All experimental procedures were performed according to the Guide for the Care and Use of Laboratory Animals (NIH, 8th edition, 2011) and approved by the Ethics Committee of Soochow University. Mid-grade CLP surgery was performed on 8–12-week-old male C57BL/6 mice as described previously.¹⁷ Briefly, the cecum was ligated at half the cecal length and punctured with a 22-gauge needle, and fecal contents were then gently extruded into the peritoneal cavity. After surgery, we resuscitated the mice by subcutaneously injecting prewarmed normal saline (1 mL per mouse). CLP-challenged mice were randomly assigned for tail vein injection of the indicated EVs (100 μg per mouse) 4 h after the operation. Lung, blood, and spleen tissues were collected for subsequent experiments 24 h after CLP surgery. Otherwise, the survival rate was monitored every 24 h for 6 days. Depletion of Mo/Mps was achieved by intraperitoneal injection of Cl₂MDP-lipo (ClodronateLiposomes.org) at a dosage of 60 μL per mice one day before CLP operation.

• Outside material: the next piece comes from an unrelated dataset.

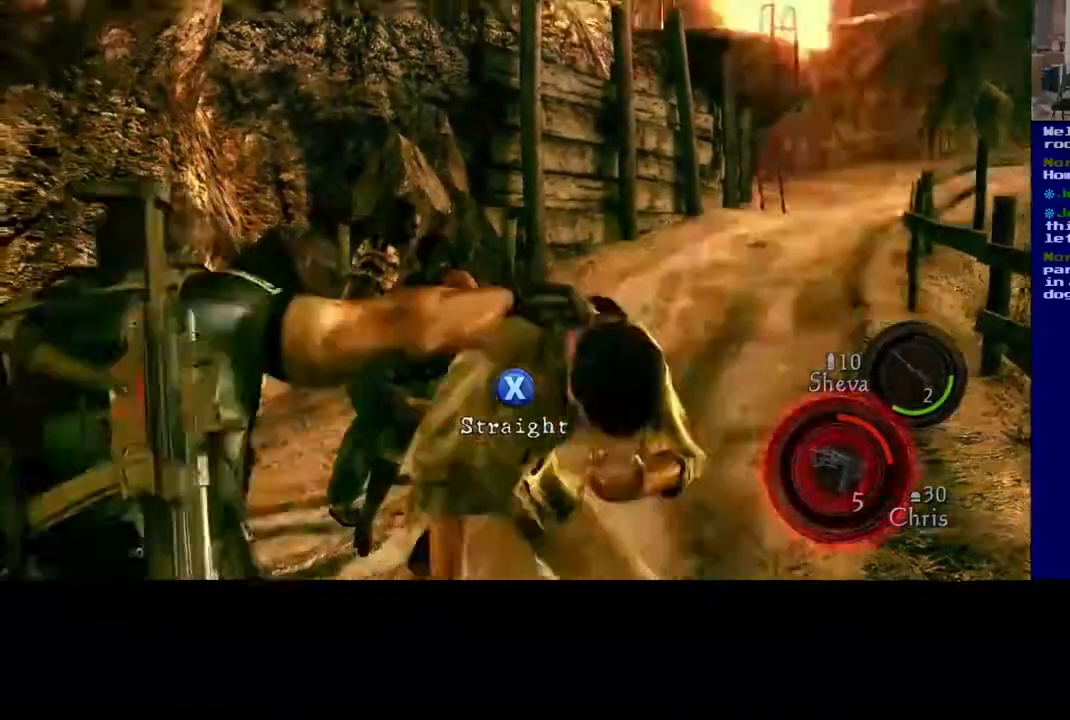
{"buttons": [], "left_stick": "center", "right_stick": "center", "events": [[417, "R2", "up"], [433, "right_stick", "center"]]}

Pulmonary vascular leakage and lung wet/dry ratio

Pulmonary vascular leakage was quantified using Evans blue dye. In brief, CLP mice were administered 1% Evans blue solution via tail vein injection. After perfusion 30 min later, lungs were collected and placed in 2 mL of formamide at 60 °C for 24 h to extract Evans blue. Concentration of Evans blue in the supernatant was quantified by measuring absorbance at 620 nm (BIO-TEK) and calculated from a standard curve.

Lung samples were weighed immediately after removal (wet weight) and dried for 48 h until a stable dry weight was reached. The ratio of wet weight to dry weight was calculated to quantify the degree of pulmonary edema.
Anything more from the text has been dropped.